Thursday, April 22, 2010

Eureka moments on Bangalore water

Today was earth day. We were surrounded by the endless motifs of lost-cause-ness that modern environmentalism brings to the fore. Even the prescriptions of those little constructive mini-steps -such as biking or recycling- are depressing in their insignificance. Every new finding, every new study, every new insight seems to just add to the cynicism. That's why it's always a little brusquely surprising when some data proves that things may not really be all that screwed. These are some of my favorite eureka moments from the several water related discussions we've had over the week.

* I always thought that we were irresponsibly draining our aquifers, and that underground water was drying up faster than we can hope to replenish. Turns out that that's not the case. In some parts of the city, like in several other modern cities in the world, the water table is actually rising! The reason for this, however, is not so encouraging. We lose a large portion of water in the distribution network (upto 40% if you believe some stats). That combined with the seepage from all the sewer contributes to the rising levels in ground water.

* I've always considered that one of the perquisites of living in a western country was the potable water that gets delivered in every tap. That seemed to me like the ideal to aspire for. I am being forced to reconsider. Considering that only about 1% of the water delivered in all the taps is actually used for drinking, all the remaining water has to needlessly go through the really elaborate purification routines. It's like using your aquaguard water to wash your car! The western system might be unsustainable in the long run.
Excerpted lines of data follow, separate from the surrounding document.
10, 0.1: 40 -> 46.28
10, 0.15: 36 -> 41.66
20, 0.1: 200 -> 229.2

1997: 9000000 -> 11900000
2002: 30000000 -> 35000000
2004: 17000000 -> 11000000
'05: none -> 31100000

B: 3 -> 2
The method of localized purification that the Indias and the Chinas have adopted, where only the water meant for drinking is purified, might just be significantly more energy-efficient.

* I always thought that using ground water was an undesirable but unavoidable fallback option, when the state administration is not good enough to organize a proper distribution network. Turns out, with a proper replenishment infrastructure in place, individual borewells might be a lot more efficient than centralized distribution. It costs Rs 37 per kilo liter to get water from the Cauvery, and only Rs. 3 if you get it from an open well (and roughly about Rs.8 for a borewell).
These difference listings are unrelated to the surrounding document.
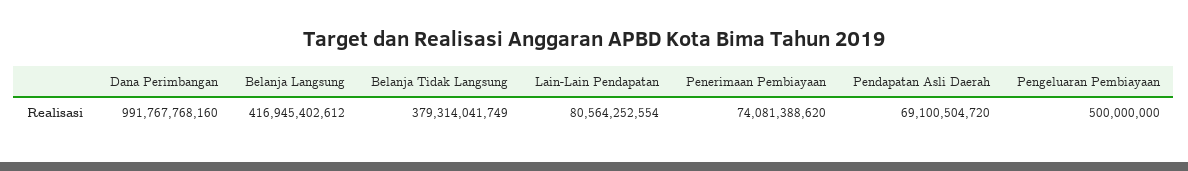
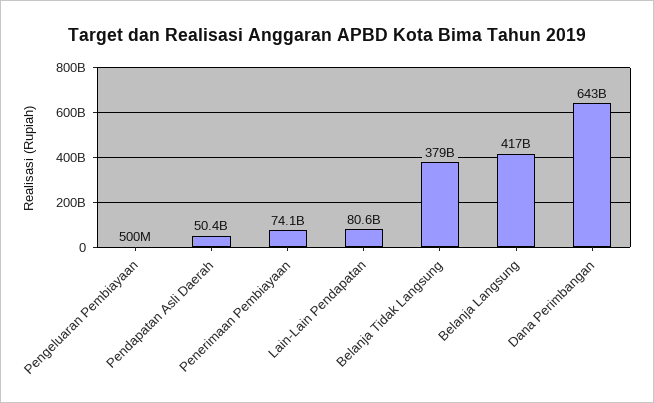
Dana Perimbangan: 991767768160 -> 643000000000
Pendapatan Asli Daerah: 69100504720 -> 50400000000

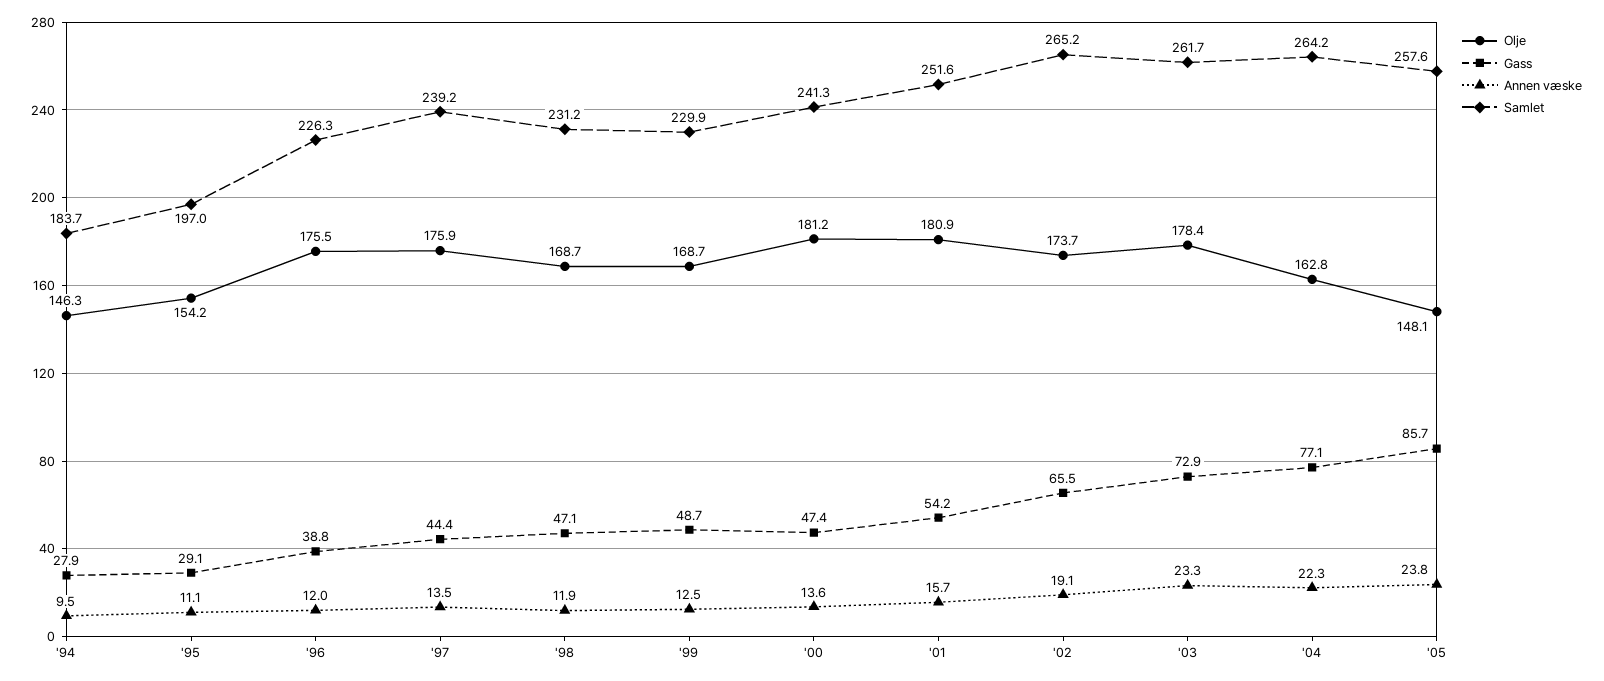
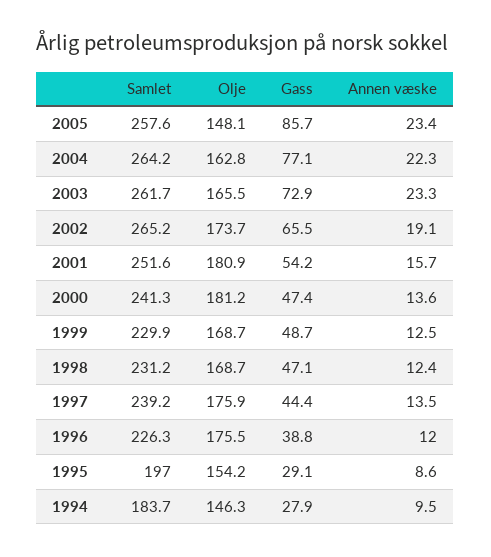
Annen væske, '95: 11.1 -> 8.6
Annen væske, '98: 11.9 -> 12.4
Olje, '03: 178.4 -> 165.5
Annen væske, '05: 23.8 -> 23.4

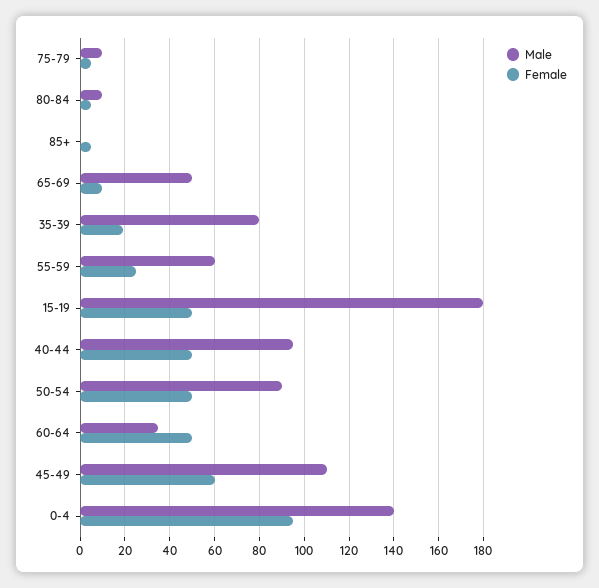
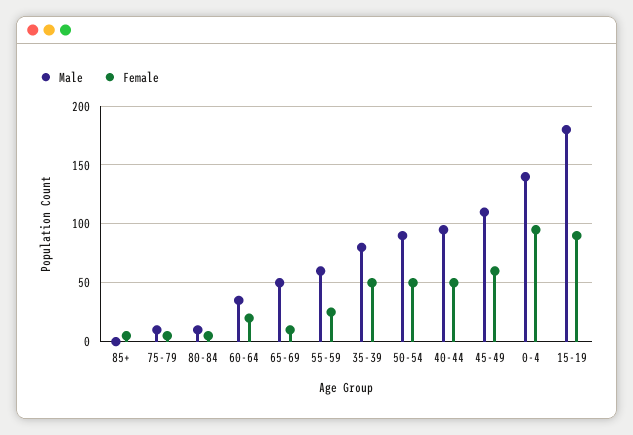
Female, 35-39: 20 -> 50
Female, 15-19: 50 -> 90
Female, 60-64: 50 -> 20

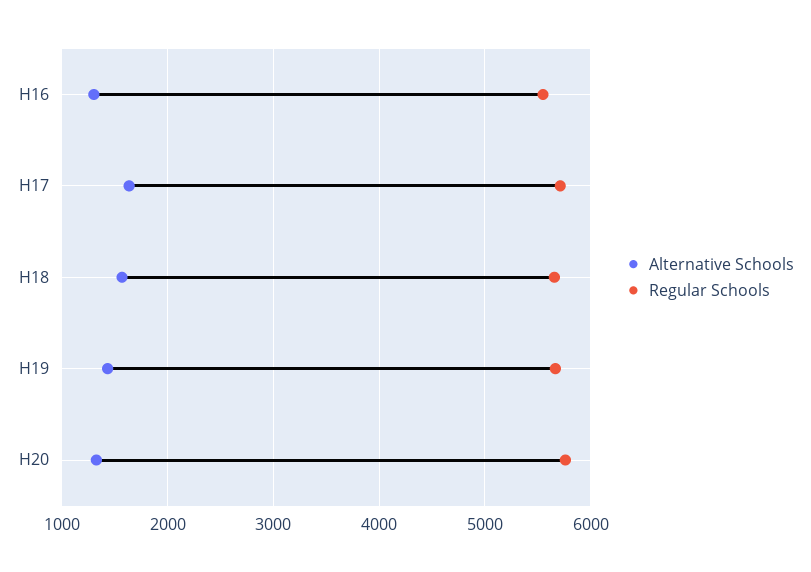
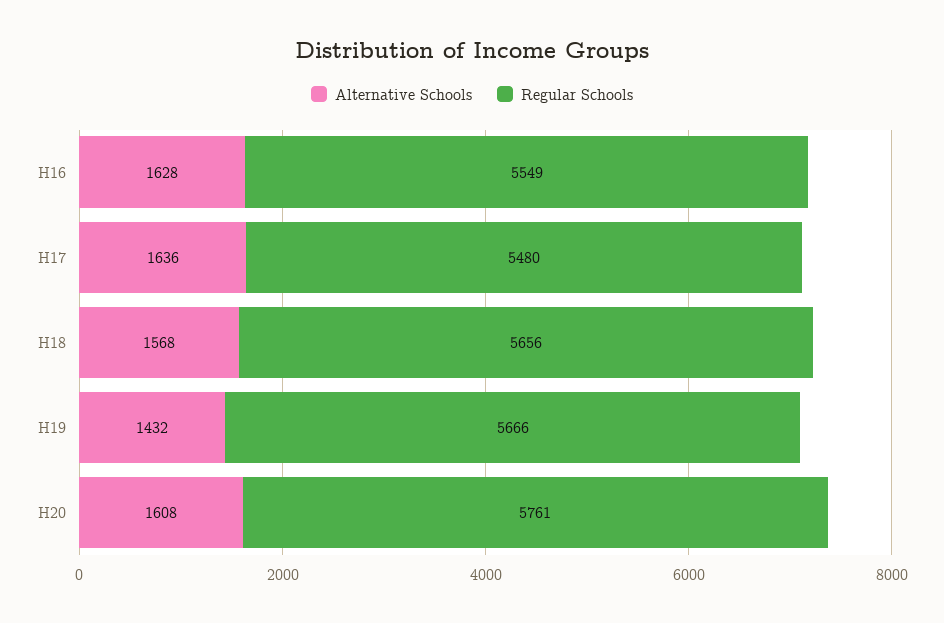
Alternative Schools, H16: 1300 -> 1628
Regular Schools, H17: 5700 -> 5480
Alternative Schools, H20: 1300 -> 1608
Glad everything's not lost yet.


VictorTango said...

these are the kind of discussions which always leave me undecided about what is the best approach - really depends on how an individual looks at the situation e.g. what is better - coffee cups from recyclable paper or glass cups which don't need to be thrown away but can be constantly washed and used.

Deepak said...

@VictorTango: This one's easy. Paper can be recycled not more than 5 times, each time with loss of fibre and with energy costs. A glass cup will probably get used thousands of times before you get rid of it (and you can recycle it again!). The steel coffee cups at my place have been in use for at least a couple of decades now.
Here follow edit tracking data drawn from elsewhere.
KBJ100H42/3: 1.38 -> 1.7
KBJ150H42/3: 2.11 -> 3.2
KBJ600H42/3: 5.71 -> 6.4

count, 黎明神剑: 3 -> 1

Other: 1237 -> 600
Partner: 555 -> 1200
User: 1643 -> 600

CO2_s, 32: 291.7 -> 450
Moreover, Paper cups are never purely made of paper. They are always composites, with either a wax or thin polythene coating. Recycling of composites is always a pain.

Unknown said...

@deppe, what about the water consumed to wash the glass/steel cups?

Unknown said...

@Deppe, I am not sure of your "using aqua guard to wash your car" statement. Going by my observations in Germany, there are many taps that clearly state 'not for drinking' or 'Regenwasser' (rainwater) etc. So its not that water in EVERY tap is purified for drinking standards.

Also, there are some procedures in place. E.g. by law, one cannot wash their car on the street outside their home with (drinking quality) water from the tap. One HAS to take the car to a Car Wash - (I do not know) but I would think the water used in the Car Wash has not undergone the elaborate purification routines.

Deepak said...

@Sats: Check out the NRI jumping to the defence of Deutschland :P. Sure, they are all making those changes. Australia is leading the way in implementing a dual-source water supply system. The point is that they are having to come back to an optimal system. The third world countries have the opportunity to get there directly, in much the same way as we went to cellular technology without investing on an elaborate wired network.

Deepak said...

@sats: Water consumed while washing a cup to energy+water used while recycling paper: not even a comparison!